> _Problem statement_
Count the lines below that contain the word "Bolso" and reply with that number only.

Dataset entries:
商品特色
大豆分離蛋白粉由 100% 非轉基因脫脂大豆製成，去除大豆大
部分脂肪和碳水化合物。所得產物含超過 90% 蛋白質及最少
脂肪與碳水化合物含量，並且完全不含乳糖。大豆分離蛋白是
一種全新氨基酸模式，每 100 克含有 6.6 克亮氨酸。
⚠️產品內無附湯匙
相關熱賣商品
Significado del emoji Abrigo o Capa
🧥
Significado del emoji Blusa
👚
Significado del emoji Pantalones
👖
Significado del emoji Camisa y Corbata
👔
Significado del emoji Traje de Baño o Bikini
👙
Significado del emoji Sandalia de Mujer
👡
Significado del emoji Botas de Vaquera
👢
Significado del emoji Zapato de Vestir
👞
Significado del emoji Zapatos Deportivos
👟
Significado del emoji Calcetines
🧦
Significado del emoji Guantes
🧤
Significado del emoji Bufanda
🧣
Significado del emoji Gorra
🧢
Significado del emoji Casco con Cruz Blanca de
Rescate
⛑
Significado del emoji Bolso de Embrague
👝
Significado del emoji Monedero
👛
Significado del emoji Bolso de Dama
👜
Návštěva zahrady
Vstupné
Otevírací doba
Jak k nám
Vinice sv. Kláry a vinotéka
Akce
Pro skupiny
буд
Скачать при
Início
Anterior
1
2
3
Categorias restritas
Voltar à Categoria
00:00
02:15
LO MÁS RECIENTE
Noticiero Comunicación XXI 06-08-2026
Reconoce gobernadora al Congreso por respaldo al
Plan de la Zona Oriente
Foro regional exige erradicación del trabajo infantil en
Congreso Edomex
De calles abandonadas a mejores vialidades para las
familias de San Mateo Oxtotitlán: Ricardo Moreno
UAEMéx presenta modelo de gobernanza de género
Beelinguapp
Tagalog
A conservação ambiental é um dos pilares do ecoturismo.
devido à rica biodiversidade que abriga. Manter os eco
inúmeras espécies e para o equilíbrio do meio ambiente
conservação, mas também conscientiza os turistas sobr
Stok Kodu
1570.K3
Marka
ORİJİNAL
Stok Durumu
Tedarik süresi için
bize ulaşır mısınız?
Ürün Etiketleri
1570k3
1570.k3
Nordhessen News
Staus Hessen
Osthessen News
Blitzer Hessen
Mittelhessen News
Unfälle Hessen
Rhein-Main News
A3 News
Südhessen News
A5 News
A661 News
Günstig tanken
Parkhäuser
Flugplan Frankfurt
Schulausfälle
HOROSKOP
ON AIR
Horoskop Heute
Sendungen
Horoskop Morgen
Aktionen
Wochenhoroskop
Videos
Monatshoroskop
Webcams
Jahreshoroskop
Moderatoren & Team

> _Answer to this task_
2